The last patient of the day reached into my heart and ripped a whole. I didn’t understand a word she said but her face revealed the whole story. The wrinkles on her neck and the scars on her face revealed a 65 year old woman but her chart claimed she was only 31. She had walked two hours down from the mountain to see the doctor about the all-over body rash afflicting her for over a year.  “You need to go to Matagalpa to see a dermatologist” (This is like telling someone living in Harrisonville to go to Kansas City).  She looks down at the ground, explaining that she cannot go. She has three smalll children at home and no one to care for them. She has no money for the bus. Her husband left her. Her shirt was full of holes. Her skirt hand made of the thinnest cotton. To make a long story short, for a mere $15 dollars, we arrange for a village leader to escort her to Matagalpa. Even if she had the money for the bus, she wouldn’t know what to do when she got off the bus in Matagalpa because she has never been there. 

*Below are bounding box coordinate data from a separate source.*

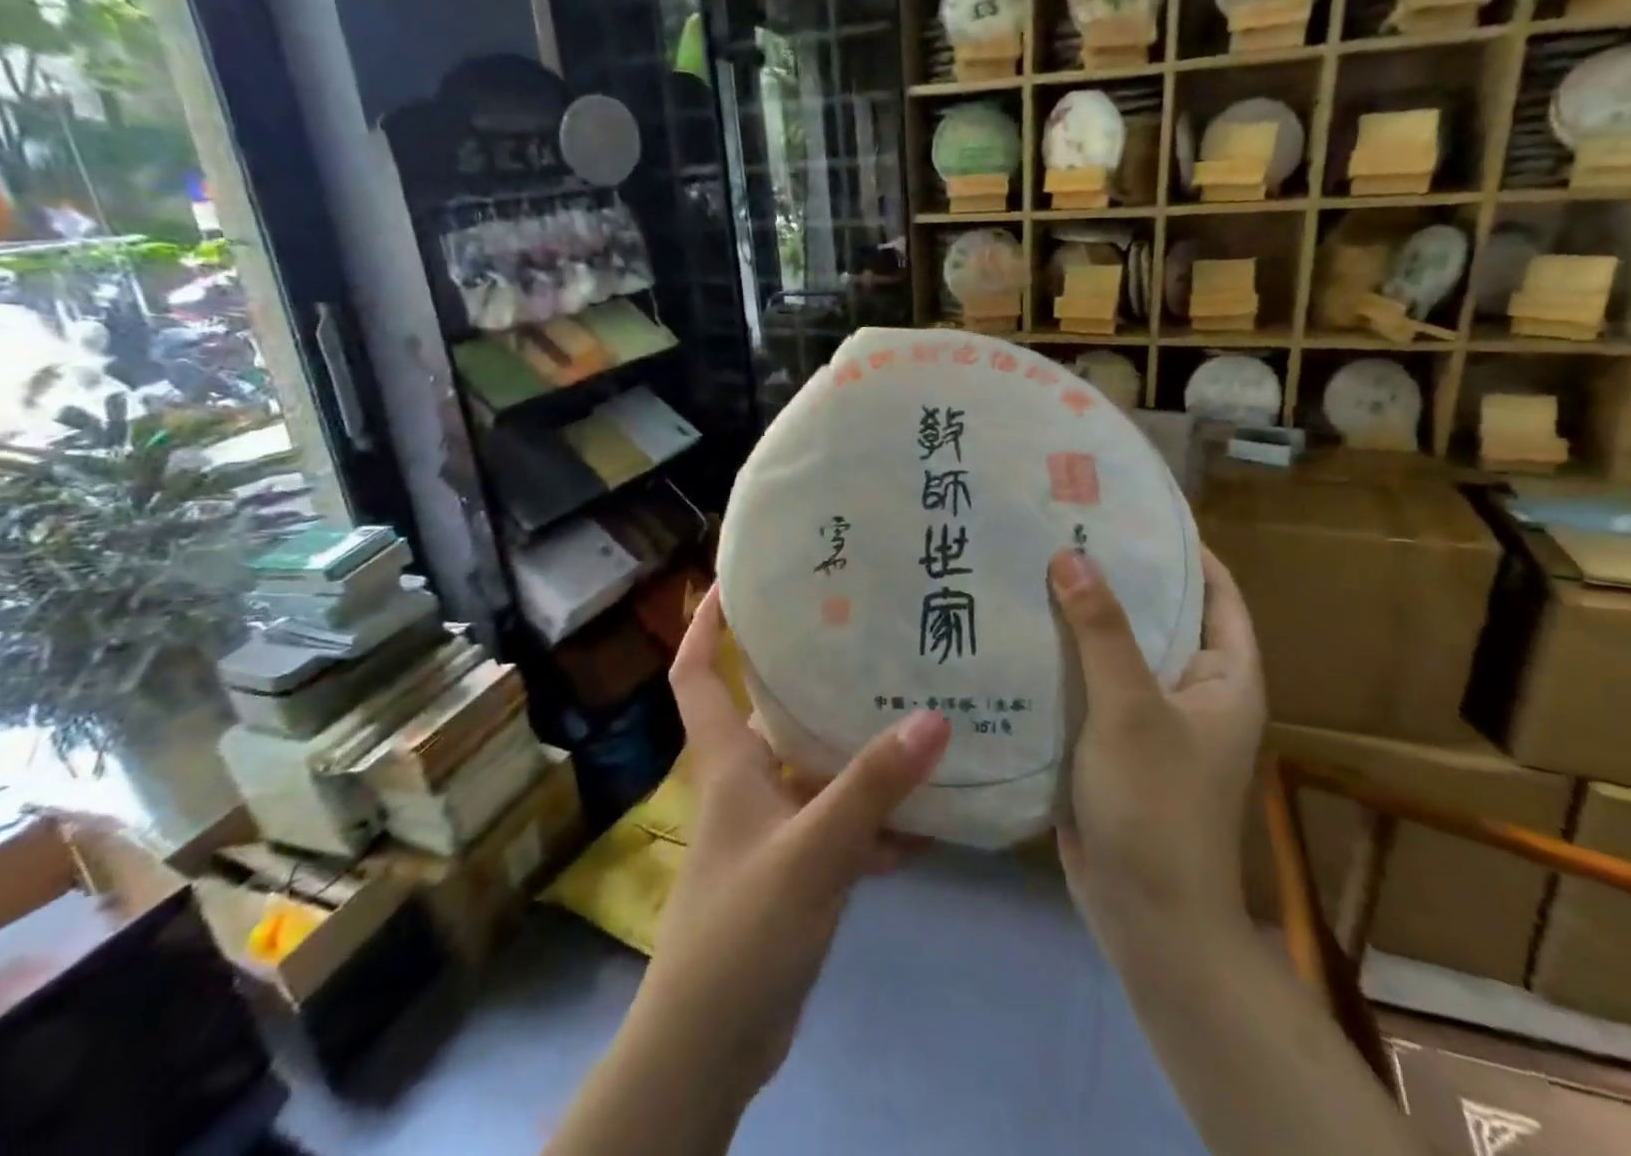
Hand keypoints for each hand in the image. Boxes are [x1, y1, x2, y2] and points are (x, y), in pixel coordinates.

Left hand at [640, 585, 951, 1096]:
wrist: (712, 1046)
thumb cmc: (742, 929)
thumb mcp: (812, 851)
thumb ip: (871, 787)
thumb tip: (933, 717)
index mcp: (728, 762)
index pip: (696, 675)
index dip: (705, 626)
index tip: (733, 583)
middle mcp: (745, 783)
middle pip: (771, 712)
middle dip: (810, 677)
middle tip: (865, 639)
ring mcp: (770, 828)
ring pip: (814, 770)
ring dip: (856, 754)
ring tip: (913, 716)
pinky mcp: (794, 869)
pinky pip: (837, 825)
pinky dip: (872, 821)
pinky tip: (924, 821)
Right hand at [1048, 546, 1265, 956]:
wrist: (1143, 916)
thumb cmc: (1157, 806)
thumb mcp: (1132, 709)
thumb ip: (1102, 631)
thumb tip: (1071, 554)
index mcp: (1223, 675)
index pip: (1213, 589)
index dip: (1179, 546)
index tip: (1127, 507)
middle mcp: (1189, 687)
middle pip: (1155, 613)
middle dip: (1113, 573)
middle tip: (1059, 527)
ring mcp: (1146, 714)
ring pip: (1113, 647)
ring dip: (1078, 613)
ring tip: (1027, 563)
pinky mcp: (1107, 738)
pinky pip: (1085, 681)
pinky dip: (1058, 655)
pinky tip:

Most of the day, Clayton has been holding babies.  Over and over again, she falls in love and talks of taking these children home with her. One mother has a 2-month old, a 14-month old, a 3-year old, a 5-year old, a 7-year old. And again, a husband who ran off. We go to her house to help her carry the little one who is sick to the doctor. There we find them dressed in rags, one of them naked. 

At lunch Josh and Sue take a walk to unwind.  We have a strict rule that no one sees the doctor unless the local leader puts them on the list and gives them a number. But Josh comes back from lunch apologizing to me. “Carla, I know that I shouldn’t have done this but I brought back this man who is not on the list. I know I shouldn’t have but I couldn’t leave an old man crying in the middle of the road.” He walked two hours from the mountains where he lives alone. He looks about 120 years old and weighs about 85 pounds. He leans on a walking stick.  Completely blind in one eye and limited vision in the other.

“I am so tired,” says Stephanie.  “But it is the good kind of tired.” Our feelings of emotional exhaustion melt away as the village leaders gather to lavish thanksgiving and praise upon us as we depart the village for the week. They say, “We thank you and the church that sent you. We cannot thank you enough for the medicines.”